Também pode ser vista como uma forma de fazer os consumidores pensarem que não houve um grande aumento de preços. Mas, na prática, houve sim aumento, uma vez que a quantidade comprada é menor. E não é um aumento pequeno. No caso, por exemplo, de um pacote de molho de tomate que custa R$ 3,00 (em média), a redução da embalagem de 340g para 300g representa um aumento de 13%, maior que a inflação de 11,73% acumulada pelo IPCA nos últimos 12 meses terminados em maio.
Talvez inspirados pela indústria, que recuperou neste ano uma prática adotada há 26 anos, o presidente Jair Bolsonaro (PL) e o ministro da Economia, Paulo Guedes, pediram aos supermercados e à indústria que congelem os preços dos produtos “por dois ou três meses”. Ou seja, até outubro. Eles não falaram, mas certamente gostariam, se o pedido fosse atendido, que esse “congelamento” fosse até pelo menos depois das eleições presidenciais. Em 1986, essa estratégia (congelamento de preços) foi classificada de estelionato eleitoral.

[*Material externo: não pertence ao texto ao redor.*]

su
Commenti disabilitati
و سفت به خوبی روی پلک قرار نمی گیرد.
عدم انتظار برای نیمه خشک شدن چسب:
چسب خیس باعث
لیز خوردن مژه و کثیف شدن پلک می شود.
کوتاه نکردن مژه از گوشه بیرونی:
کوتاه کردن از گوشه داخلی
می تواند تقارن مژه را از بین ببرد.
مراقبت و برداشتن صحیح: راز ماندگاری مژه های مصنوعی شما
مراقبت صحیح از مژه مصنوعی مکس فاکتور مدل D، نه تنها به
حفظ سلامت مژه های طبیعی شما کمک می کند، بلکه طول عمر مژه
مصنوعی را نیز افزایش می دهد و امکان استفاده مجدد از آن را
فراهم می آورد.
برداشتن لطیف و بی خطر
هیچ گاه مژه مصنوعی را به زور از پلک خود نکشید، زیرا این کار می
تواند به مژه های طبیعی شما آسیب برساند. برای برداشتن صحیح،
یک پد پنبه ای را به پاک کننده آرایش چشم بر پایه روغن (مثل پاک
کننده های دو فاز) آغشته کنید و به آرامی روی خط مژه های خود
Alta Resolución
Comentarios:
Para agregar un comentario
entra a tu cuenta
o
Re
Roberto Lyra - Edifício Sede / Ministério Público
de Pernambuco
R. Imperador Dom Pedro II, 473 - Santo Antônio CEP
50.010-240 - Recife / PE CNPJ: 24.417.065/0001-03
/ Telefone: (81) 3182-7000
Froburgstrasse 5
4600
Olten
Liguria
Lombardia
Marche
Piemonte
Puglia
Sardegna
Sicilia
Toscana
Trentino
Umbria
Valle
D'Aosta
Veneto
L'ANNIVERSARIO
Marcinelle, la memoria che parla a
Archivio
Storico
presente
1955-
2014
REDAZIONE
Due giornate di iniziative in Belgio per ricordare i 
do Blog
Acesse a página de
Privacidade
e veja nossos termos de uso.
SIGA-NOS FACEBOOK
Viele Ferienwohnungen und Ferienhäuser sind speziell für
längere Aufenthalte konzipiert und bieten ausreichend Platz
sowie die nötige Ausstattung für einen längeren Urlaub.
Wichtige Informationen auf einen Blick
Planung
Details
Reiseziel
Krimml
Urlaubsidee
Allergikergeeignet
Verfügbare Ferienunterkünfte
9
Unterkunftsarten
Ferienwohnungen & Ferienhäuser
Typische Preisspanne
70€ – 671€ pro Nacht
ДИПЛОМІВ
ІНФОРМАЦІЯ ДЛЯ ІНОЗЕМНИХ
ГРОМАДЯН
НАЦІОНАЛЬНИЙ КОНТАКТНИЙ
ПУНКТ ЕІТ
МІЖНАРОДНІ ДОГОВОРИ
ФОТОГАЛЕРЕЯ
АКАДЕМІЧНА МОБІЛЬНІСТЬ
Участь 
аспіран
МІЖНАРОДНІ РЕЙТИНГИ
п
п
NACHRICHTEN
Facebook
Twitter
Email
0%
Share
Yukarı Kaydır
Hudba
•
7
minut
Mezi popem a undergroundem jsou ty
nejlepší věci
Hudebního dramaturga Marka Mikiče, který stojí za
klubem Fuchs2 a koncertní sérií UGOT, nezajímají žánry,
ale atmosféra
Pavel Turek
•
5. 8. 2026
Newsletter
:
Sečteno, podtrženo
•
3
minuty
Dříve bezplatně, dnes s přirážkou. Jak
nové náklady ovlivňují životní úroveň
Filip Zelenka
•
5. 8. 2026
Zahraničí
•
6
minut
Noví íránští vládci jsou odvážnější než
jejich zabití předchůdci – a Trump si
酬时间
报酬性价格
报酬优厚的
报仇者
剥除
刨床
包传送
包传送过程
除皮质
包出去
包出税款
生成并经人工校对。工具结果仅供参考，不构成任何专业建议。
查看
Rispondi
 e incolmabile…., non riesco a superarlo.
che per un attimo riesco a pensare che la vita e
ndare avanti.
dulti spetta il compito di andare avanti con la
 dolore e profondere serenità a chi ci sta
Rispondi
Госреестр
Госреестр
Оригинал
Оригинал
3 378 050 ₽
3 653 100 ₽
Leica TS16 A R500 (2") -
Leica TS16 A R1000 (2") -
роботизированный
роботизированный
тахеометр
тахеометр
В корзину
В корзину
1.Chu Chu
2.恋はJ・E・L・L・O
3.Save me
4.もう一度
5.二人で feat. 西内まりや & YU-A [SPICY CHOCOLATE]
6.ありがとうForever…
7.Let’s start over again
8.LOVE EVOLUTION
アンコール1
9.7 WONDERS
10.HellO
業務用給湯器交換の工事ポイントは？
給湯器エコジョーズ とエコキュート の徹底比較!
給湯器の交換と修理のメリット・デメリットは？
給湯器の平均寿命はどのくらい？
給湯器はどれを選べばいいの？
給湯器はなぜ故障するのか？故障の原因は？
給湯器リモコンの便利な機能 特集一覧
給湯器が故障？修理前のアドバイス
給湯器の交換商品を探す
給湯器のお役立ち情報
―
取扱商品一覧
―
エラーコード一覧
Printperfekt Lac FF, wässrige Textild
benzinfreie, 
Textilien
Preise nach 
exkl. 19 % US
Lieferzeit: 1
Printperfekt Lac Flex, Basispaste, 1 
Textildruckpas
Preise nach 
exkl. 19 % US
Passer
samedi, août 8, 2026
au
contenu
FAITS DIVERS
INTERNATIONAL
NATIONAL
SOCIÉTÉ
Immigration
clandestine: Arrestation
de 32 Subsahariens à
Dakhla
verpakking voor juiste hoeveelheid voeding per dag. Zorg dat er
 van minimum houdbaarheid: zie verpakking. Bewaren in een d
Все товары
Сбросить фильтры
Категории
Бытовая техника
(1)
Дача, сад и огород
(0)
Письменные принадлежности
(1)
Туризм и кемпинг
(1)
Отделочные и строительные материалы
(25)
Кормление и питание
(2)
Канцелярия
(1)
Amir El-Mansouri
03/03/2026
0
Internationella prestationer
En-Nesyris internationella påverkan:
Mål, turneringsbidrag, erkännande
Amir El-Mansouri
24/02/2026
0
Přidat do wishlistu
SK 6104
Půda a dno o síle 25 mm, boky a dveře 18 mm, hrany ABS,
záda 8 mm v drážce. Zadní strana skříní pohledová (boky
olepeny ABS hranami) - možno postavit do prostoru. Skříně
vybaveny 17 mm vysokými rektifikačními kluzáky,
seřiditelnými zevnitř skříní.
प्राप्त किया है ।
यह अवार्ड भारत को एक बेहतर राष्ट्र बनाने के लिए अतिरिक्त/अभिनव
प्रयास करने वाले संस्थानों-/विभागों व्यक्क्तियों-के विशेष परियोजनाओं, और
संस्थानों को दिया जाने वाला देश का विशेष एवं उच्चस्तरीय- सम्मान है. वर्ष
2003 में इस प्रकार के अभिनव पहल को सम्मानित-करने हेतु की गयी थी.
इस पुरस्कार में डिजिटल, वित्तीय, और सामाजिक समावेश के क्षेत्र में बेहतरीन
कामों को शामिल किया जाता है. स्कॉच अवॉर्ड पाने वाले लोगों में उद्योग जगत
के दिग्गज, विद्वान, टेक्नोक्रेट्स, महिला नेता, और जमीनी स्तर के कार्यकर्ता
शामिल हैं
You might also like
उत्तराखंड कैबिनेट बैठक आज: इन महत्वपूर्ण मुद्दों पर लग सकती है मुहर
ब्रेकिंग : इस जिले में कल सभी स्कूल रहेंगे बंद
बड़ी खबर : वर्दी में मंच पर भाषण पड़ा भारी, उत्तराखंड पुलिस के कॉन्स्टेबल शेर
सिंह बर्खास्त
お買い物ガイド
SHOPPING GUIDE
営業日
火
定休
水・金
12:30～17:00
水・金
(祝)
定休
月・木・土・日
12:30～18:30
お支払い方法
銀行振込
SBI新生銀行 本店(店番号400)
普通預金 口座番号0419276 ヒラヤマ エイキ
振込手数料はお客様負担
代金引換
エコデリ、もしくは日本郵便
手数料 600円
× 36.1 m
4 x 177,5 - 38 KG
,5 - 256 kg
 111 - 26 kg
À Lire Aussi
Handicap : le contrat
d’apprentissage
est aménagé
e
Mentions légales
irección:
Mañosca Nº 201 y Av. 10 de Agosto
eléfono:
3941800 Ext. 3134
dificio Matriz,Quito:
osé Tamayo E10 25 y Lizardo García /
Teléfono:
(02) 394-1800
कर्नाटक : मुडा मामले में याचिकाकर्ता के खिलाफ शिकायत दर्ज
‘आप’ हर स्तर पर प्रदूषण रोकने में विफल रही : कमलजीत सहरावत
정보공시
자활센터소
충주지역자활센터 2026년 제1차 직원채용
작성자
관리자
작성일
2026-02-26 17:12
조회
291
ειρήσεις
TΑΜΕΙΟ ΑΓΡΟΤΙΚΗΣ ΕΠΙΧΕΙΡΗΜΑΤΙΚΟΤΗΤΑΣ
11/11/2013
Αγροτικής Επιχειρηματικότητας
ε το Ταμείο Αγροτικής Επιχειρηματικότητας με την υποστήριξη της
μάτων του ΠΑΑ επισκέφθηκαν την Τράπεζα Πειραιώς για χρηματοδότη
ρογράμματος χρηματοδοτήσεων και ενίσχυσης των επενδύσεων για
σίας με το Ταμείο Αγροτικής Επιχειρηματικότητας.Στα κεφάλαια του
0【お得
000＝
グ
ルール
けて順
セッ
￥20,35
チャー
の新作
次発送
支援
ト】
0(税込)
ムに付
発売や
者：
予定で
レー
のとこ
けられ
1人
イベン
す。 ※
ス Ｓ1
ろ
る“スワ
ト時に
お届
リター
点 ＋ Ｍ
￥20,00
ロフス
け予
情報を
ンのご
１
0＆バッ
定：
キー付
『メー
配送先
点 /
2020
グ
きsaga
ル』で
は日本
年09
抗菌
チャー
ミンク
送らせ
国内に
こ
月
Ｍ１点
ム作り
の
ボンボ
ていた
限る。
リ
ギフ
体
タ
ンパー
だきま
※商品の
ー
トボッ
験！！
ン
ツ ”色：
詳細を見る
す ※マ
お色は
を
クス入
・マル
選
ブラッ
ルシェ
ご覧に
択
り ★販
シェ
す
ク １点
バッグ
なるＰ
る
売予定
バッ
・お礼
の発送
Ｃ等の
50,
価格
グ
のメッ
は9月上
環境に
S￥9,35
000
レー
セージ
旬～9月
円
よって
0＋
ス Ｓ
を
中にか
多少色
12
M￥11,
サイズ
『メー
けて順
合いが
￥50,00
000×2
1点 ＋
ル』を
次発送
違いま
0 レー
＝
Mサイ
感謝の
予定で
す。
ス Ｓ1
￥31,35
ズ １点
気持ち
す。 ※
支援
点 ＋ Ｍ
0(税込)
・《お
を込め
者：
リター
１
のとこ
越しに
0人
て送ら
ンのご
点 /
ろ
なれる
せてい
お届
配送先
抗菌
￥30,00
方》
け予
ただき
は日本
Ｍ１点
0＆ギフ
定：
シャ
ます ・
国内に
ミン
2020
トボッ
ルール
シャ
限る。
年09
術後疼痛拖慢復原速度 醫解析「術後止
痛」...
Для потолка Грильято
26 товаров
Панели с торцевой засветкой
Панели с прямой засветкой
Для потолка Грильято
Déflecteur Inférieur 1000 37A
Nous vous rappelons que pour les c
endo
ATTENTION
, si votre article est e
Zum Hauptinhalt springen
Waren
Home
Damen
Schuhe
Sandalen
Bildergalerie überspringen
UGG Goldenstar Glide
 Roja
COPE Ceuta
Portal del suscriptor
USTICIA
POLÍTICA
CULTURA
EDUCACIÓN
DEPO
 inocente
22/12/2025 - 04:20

Na época, o descongelamento dos preços foi anunciado quatro dias depois de o Plano Cruzado ter dado ao PMDB a maior vitória eleitoral desde o fim da ditadura militar. Neste 2022, que promete ter a eleição presidencial mais tensa desde que os brasileiros retomaram o direito de escolher o presidente da República, as pesquisas de opinião indicam que um eventual “estelionato eleitoral” em 2022 é cada vez mais improvável.